What HA Datastore Heartbeating and how to use it?
When the master host in a vSphere HA cluster can not communicate with a slave host over the management network, the master host uses datastore heartbeating to determine whether the slave host has failed, is in a network partition, or is network isolated. If the slave host has stopped datastore heartbeating, it is considered to have failed and its virtual machines are restarted elsewhere. vCenter Server selects a preferred set of datastores for heartbeating. This selection is made to maximize the number of hosts that have access to a heartbeating datastore and minimize the likelihood that the datastores are backed by the same storage array or NFS server.
In almost every scenario you want to use datastore heartbeating. This is an important mechanism to both protect virtual machine workloads as well as preventing failover from occuring due to a false positive. However, there are situations where you may not want to use datastore heartbeating. One example that comes to mind is a cluster of VMware ESXi Servers that host a critical application but only requires one LUN due to either its size or other factors. However, due to either licensing or the importance of the application you want to dedicate those workloads to a specific cluster that exist to only serve that application. In that scenario with only one datastore vSphere will display a warning. To resolve this you must alter the datastore heartbeat settings for the vSphere cluster.

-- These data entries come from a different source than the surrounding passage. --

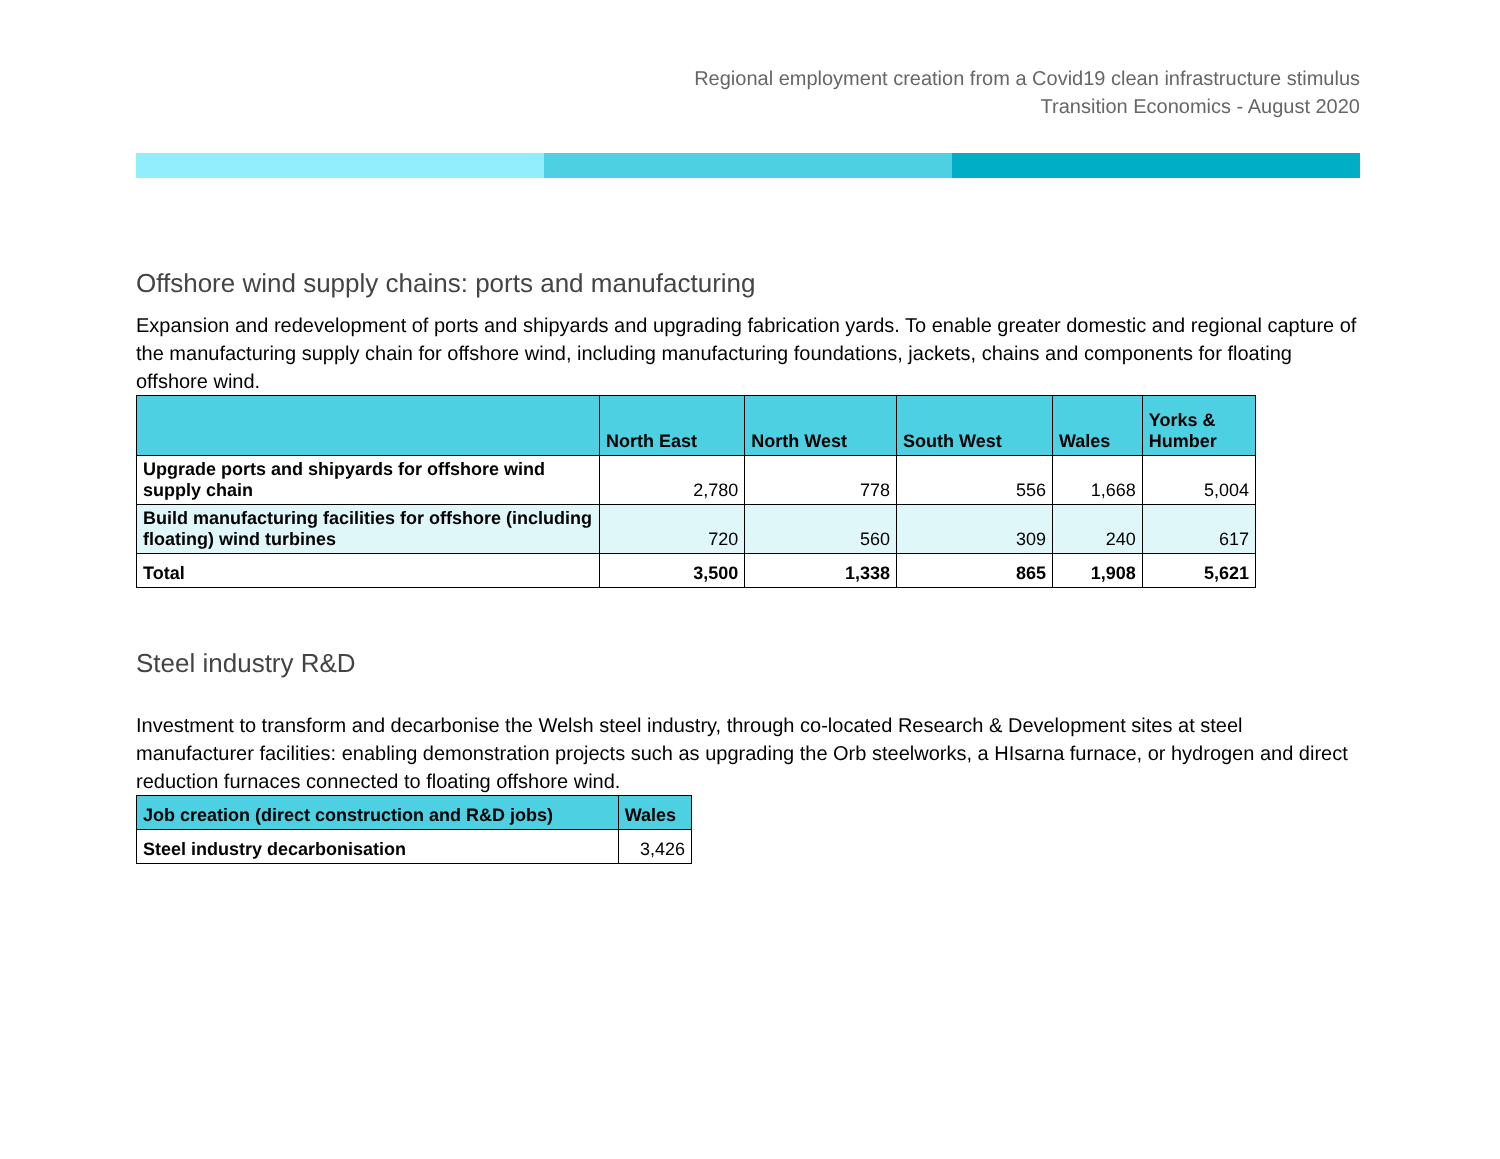Regional employment creation from a Covid19 clean infrastructure stimulus
Transition Economics - August 2020
Offshore wind supply chains: ports and manufacturing
Expansion and redevelopment of ports and shipyards and upgrading fabrication yards. To enable greater domestic and regional capture of the manufacturing supply chain for offshore wind, including manufacturing foundations, jackets, chains and components for floating offshore wind.
| | North East | North West | South West | Wales | Yorks & Humber |
| --- | --- | --- | --- | --- | --- |
| Upgrade ports and shipyards for offshore wind supply chain | 2,780 | 778 | 556 | 1,668 | 5,004 |
| Build manufacturing facilities for offshore (including floating) wind turbines | 720 | 560 | 309 | 240 | 617 |
| Total | 3,500 | 1,338 | 865 | 1,908 | 5,621 |
Steel industry R&D
Investment to transform and decarbonise the Welsh steel industry, through co-located Research & Development sites at steel manufacturer facilities: enabling demonstration projects such as upgrading the Orb steelworks, a HIsarna furnace, or hydrogen and direct reduction furnaces connected to floating offshore wind.
| Job creation (direct construction and R&D jobs) | Wales |
| --- | --- |
| Steel industry decarbonisation | 3,426 |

Steps to configure Datastore Heartbeating
Step 1: Log in to vCenter and view the cluster. You will see a similar warning to the below.
Step 2: Right-click the cluster, click Edit Settings, select vSphere HA, and then Advanced Options.
Step 3: Under Option, add an entry for das.ignoreInsufficientHbDatastore and set it's value to true.
Step 4: Right click each host in the cluster with the warning and select Reconfigure for HA.